Monash University, Melbourne, Victoria, Australia; The Alfred, Melbourne, Victoria, Australia.
J Hand Ther. 2013 Oct-Dec;26(4):318-22; quiz 322. doi: 10.1016/j.jht.2013.06.003. Epub 2013 Aug 3.
Retrospective cohort study.
To measure the impact of initial treatment by a hand therapist of people referred to a hand surgeon for common hand conditions.

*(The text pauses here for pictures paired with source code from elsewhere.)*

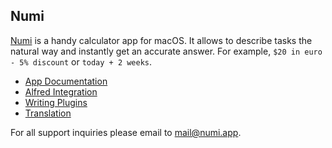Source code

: ## Numi

[Numi](http://numi.app) is a handy calculator app for macOS. It allows to describe tasks the natural way and instantly get an accurate answer. For example, `$20 in euro - 5% discount` or `today + 2 weeks`. 

* [App Documentation](../../wiki/Documentation)
* [Alfred Integration](../../wiki/Alfred-Integration)
* [Writing Plugins](../../wiki/Plugins)
* [Translation](../../wiki/Translation)

For all support inquiries please email to [mail@numi.app](mailto:mail@numi.app).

This retrospective cohort study included 224 patients with Carpal Tunnel Syndrome, Trigger Finger/Thumb, de Quervain's tenosynovitis, and trapeziometacarpal osteoarthrosis. All were invited to attend for assessment and non-operative treatment and were followed up for at least one year. Between groups comparisons for who attended (N = 164) and those who did not (N = 60) were conducted.

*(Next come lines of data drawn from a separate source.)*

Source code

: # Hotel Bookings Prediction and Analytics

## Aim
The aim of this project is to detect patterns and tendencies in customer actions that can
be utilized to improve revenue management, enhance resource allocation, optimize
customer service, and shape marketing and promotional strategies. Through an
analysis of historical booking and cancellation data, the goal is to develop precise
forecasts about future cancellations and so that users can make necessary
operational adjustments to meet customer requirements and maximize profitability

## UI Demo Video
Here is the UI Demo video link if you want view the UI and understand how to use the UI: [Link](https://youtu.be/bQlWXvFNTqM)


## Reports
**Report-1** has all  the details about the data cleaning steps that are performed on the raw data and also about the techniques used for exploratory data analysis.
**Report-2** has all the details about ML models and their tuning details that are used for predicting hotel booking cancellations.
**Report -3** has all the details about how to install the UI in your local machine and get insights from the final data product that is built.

40.8% of the non-operative treatment group and 65% of the no treatment group underwent surgery, which was statistically significant (p = 0.02). Univariate analysis found that the variable "attending non-operative treatment" was able to predict those who did not have surgery (p = 0.02). Multivariate analysis using logistic regression also showed that this was the only significant predictor of not progressing to surgery (p = 0.001).
Assessment and treatment by a non-operative provider were associated with a decrease in the rate of operative treatment. Prospective, randomized studies could help determine if this observed difference is related to the treatment approach.
回顾性队列研究。
测量手部治疗师对因常见手部疾病而转介到手外科医生处的患者进行初始治疗的效果。
这项回顾性队列研究纳入了 224 名患有腕管综合征、扳机指/拇指、De Quervain 腱鞘炎和腕掌关节炎的患者。所有患者均被邀请进行评估和非手术治疗,并至少随访一年。对参加(N=164)和未参加(N=60)的两组患者进行组间比较。
非手术治疗组中有 40.8%的患者和未治疗组中有 65%的患者接受了手术,这具有统计学意义(p=0.02)。单因素分析发现,“接受非手术治疗”这一变量能够预测未接受手术的患者(p=0.02)。使用逻辑回归的多因素分析也表明,这是非手术治疗后未进展为手术的唯一显著预测因素(p=0.001)。
由非手术提供者进行评估和治疗与手术治疗率的降低相关。前瞻性、随机研究可以帮助确定观察到的差异是否与治疗方法有关。